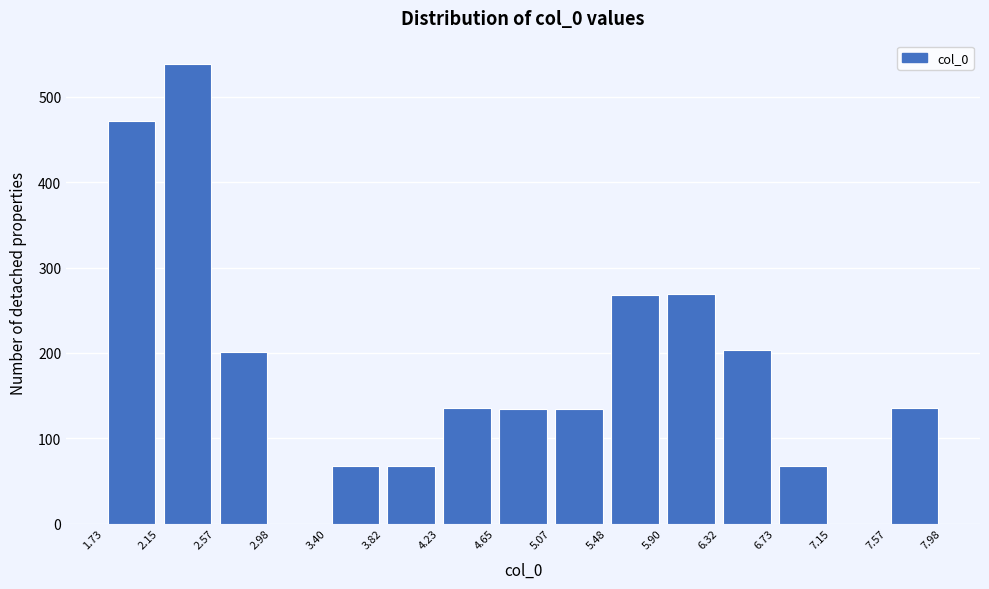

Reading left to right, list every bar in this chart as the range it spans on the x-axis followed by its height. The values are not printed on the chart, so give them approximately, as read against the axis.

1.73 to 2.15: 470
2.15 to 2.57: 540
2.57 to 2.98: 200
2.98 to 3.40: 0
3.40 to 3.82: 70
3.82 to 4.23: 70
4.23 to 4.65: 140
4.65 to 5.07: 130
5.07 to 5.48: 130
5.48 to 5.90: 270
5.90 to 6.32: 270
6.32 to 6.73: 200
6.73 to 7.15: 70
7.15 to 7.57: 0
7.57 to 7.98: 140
========================================
Format every line of the listing above as a JSON list of strings, one string per line, with blank lines skipped and the picture left out.

[
  "Reading left to right, list every bar in this chart as the range it spans on the x-axis followed by its height. The values are not printed on the chart, so give them approximately, as read against the axis.",
  "1.73 to 2.15: 470",
  "2.15 to 2.57: 540",
  "2.57 to 2.98: 200",
  "2.98 to 3.40: 0",
  "3.40 to 3.82: 70",
  "3.82 to 4.23: 70",
  "4.23 to 4.65: 140",
  "4.65 to 5.07: 130",
  "5.07 to 5.48: 130",
  "5.48 to 5.90: 270",
  "5.90 to 6.32: 270",
  "6.32 to 6.73: 200",
  "6.73 to 7.15: 70",
  "7.15 to 7.57: 0",
  "7.57 to 7.98: 140"
]